━━━ Data extracts

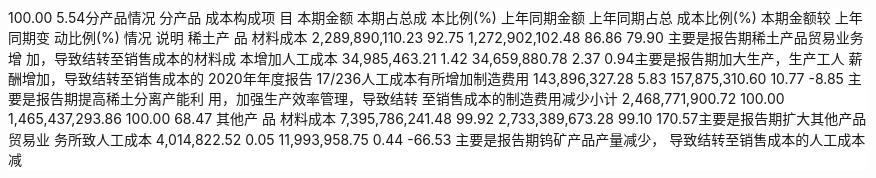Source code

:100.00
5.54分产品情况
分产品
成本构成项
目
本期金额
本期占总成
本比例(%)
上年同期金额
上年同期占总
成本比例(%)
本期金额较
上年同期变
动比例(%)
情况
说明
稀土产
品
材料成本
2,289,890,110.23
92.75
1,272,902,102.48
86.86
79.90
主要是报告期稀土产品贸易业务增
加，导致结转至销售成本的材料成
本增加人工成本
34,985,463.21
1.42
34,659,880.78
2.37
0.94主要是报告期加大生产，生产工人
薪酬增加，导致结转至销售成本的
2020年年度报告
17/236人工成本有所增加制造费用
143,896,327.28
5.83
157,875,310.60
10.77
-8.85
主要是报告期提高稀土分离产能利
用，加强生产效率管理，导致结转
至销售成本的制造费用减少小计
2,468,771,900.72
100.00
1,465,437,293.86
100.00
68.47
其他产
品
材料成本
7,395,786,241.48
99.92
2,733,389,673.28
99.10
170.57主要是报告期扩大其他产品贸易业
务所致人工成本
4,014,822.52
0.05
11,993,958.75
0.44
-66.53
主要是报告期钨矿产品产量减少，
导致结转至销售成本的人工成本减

━━━━━━

> Request: Return the listing above word for word, with the pictures removed.

> Response for this exercise:
Source code

:100.00
5.54分产品情况
分产品
成本构成项
目
本期金额
本期占总成
本比例(%)
上年同期金额
上年同期占总
成本比例(%)
本期金额较
上年同期变
动比例(%)
情况
说明
稀土产
品
材料成本
2,289,890,110.23
92.75
1,272,902,102.48
86.86
79.90
主要是报告期稀土产品贸易业务增
加，导致结转至销售成本的材料成
本增加人工成本
34,985,463.21
1.42
34,659,880.78
2.37
0.94主要是报告期加大生产，生产工人
薪酬增加，导致结转至销售成本的
2020年年度报告
17/236人工成本有所增加制造费用
143,896,327.28
5.83
157,875,310.60
10.77
-8.85
主要是报告期提高稀土分离产能利
用，加强生产效率管理，导致结转
至销售成本的制造费用减少小计
2,468,771,900.72
100.00
1,465,437,293.86
100.00
68.47
其他产
品
材料成本
7,395,786,241.48
99.92
2,733,389,673.28
99.10
170.57主要是报告期扩大其他产品贸易业
务所致人工成本
4,014,822.52
0.05
11,993,958.75
0.44
-66.53
主要是报告期钨矿产品产量减少，
导致结转至销售成本的人工成本减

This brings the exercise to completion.